Plaintiff recognizes, as he must, that public entities are immune from tort claims arising out of the performance of their governmental functions, including the provision of security against physical attack "unless the injured party establishes a special relationship with the entity, which creates a specific duty to protect that individual, and the individual justifiably relies upon the performance of that duty” (Sostre v City of New York Hous. Auth., 150 AD2d 766; see, Bonner v City of New York, 73 NY2d 930, 932; Cuffy v City of New York, 69 NY2d 255, 260; Marilyn S. v City of New York, 134 AD2d 583, 584-585, affd on mem below 73 NY2d 910). It is his contention, however, that a special relationship was created between him and the Board as a result of the Board’s adoption of the Handbook. We disagree.

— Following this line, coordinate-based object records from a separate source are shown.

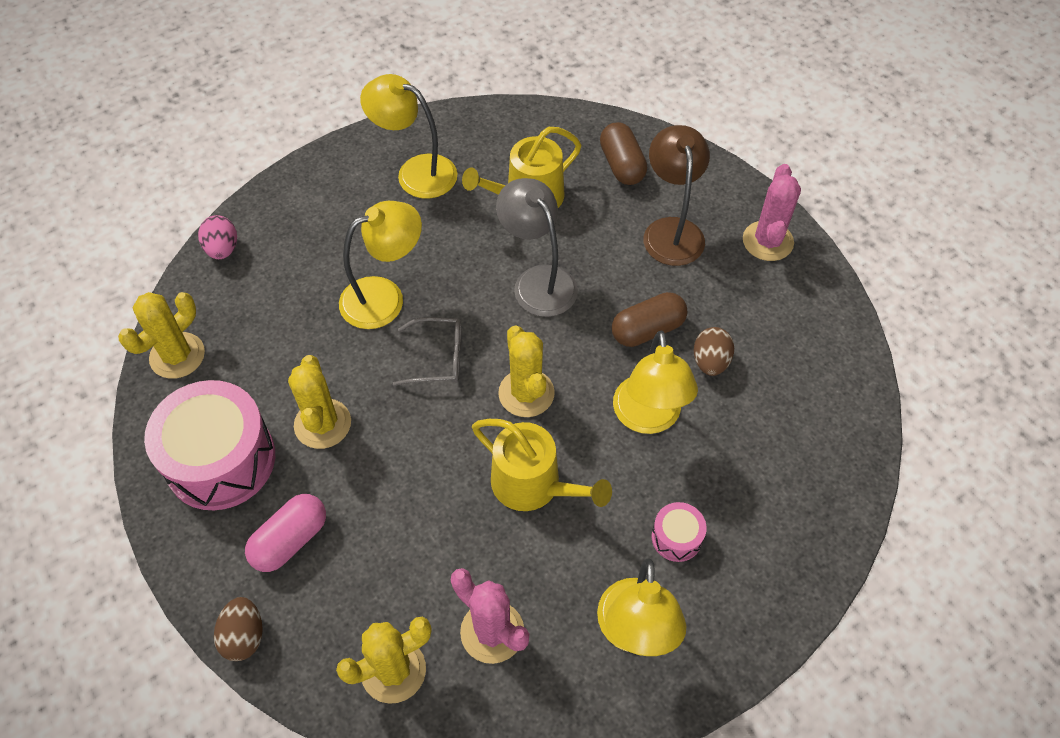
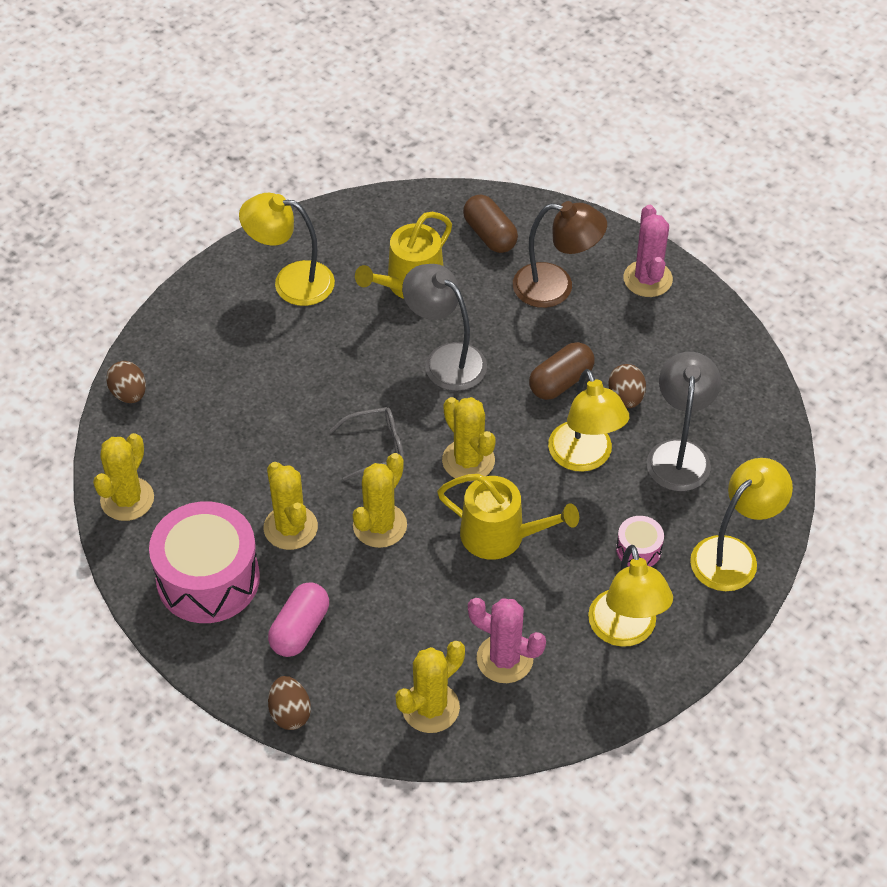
camera: 15 degrees left, 5 degrees down
(222, 249) = (129, 394): pink egg -> brown egg
(384, 297) = (305, 405): yellow lamp -> yellow lamp (733, 555)
(412, 443) = (380, 525): none -> yellow cactus
(671, 230) = (556, 287): brown lamp -> brown lamp turned 120 degrees clockwise
(750, 437) = (679, 453): none -> grey lamp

To invoke the "special duty” exception to the rule that a public entity is not liable for the negligent performance of its governmental functions, "a plaintiff must establish that, through affirmative acts, the municipality has lulled him or her into foregoing other available avenues of protection or that it has voluntarily assumed a duty separate from that which is owed to the public generally” (Bishop v Bostick, 141 AD2d 487, 488). The Handbook delineates several "preparations and guidelines * * * made in order to improve safety and control of students and spectators” (emphasis supplied). Even viewing "spectators” broadly to include officials, the Handbook does not support a finding that plaintiff was to be treated differently than students, school district personnel and members of the public who were present for the tournament (see, Vitale v City of New York, 60 NY2d 861, 863; Litchhult v Reiss, 183 AD2d 1067, 1069, lv dismissed, lv denied 81 NY2d 737; Bisignano v City of New York, 136 AD2d 671; Isaksson v Rulffes, 135 AD2d 611, 612-613; Weinstein v Board of Educ., 127 AD2d 655, 656). Moreover, plaintiff was assigned to officiate at the tournament by representatives of Section 10 and there is no evidence in the record that plaintiff had direct *941contact with the Board or received assurances from the Board regarding the extent of security (see, Diesenhouse v Town of Wallkill, 184 AD2d 966). Thus, plaintiff has failed to establish the existence of a special relationship, as a matter of law, and the Board’s motion should have been granted.

Mikoll, J. P., Yesawich Jr., Crew III and Casey, JJ., concur. Ordered that the order is modified, on the law, without costs, by reversing so much thereof as denied defendant Board of Education, Gouverneur Central School District’s motion; motion granted, summary judgment awarded to said defendant and complaint dismissed against it; and, as so modified, affirmed.